Os recursos do Fundo Previdenciário do Estado do Rio de Janeiro (Rioprevidência) passarão a seguir normas mais estritas de aplicação e divulgação. É o que estabelece a Lei 11.193/26, de autoria dos deputados Luiz Paulo (PSD) e Guilherme Delaroli (PL), aprovada pela Assembleia Legislativa do Estado do Rio de Janeiro (Alerj), sancionada pelo Poder Executivo e publicada no Diário Oficial desta quinta-feira (21/05).
Pela nova lei, o Rioprevidência deverá publicar, semestralmente, relatório detalhado sobre a aplicação dos recursos em fundos de investimento, disponível em seu site. O documento deverá conter, no mínimo: o Plano Anual de Investimentos; a identificação das instituições financeiras e dos fundos receptores, com respectivos nomes e CNPJs; os valores aplicados, com as correspondentes taxas de juros ou formas de remuneração; e o demonstrativo dos custos de gestão de carteiras, discriminando taxas de administração, taxas de performance e valores pagos pelos serviços de custódia de ativos.

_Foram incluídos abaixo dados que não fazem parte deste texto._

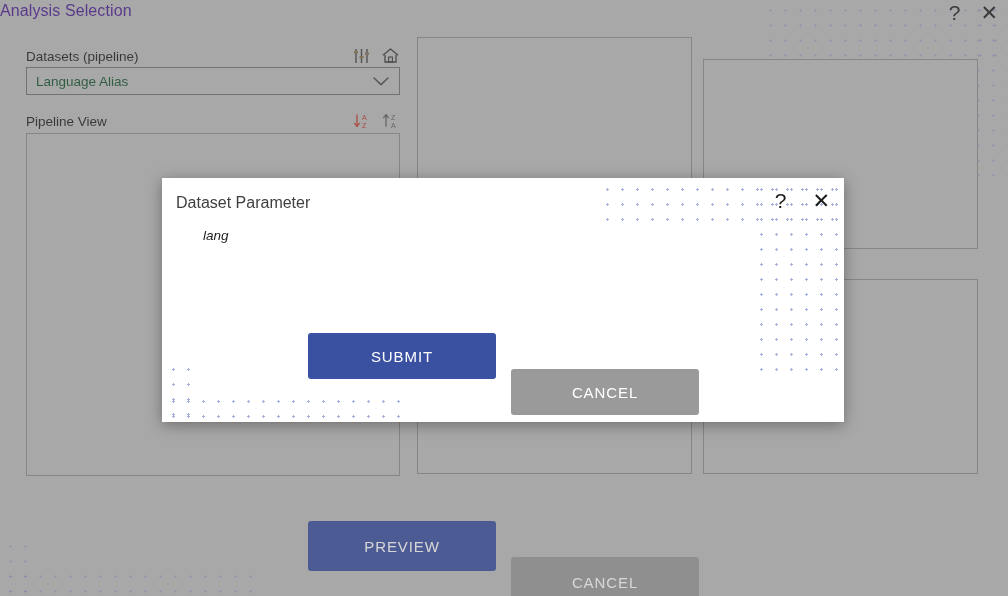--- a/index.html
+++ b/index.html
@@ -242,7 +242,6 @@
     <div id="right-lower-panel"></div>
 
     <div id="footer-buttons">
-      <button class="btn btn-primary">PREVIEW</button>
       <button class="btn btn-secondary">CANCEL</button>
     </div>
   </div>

Além disso, a gestão do Rioprevidência ficará obrigada a divulgar periodicamente, em portal público, extrato completo de todas as aplicações financeiras, com detalhamento de ativos, instituições, rentabilidade, taxas e riscos.
As operações de investimento que ultrapassem os limites ou critérios definidos em regulamento passarão a exigir parecer técnico formal da área competente, aprovação expressa do Conselho de Administração, registrada em ata, e divulgação resumida no site da autarquia.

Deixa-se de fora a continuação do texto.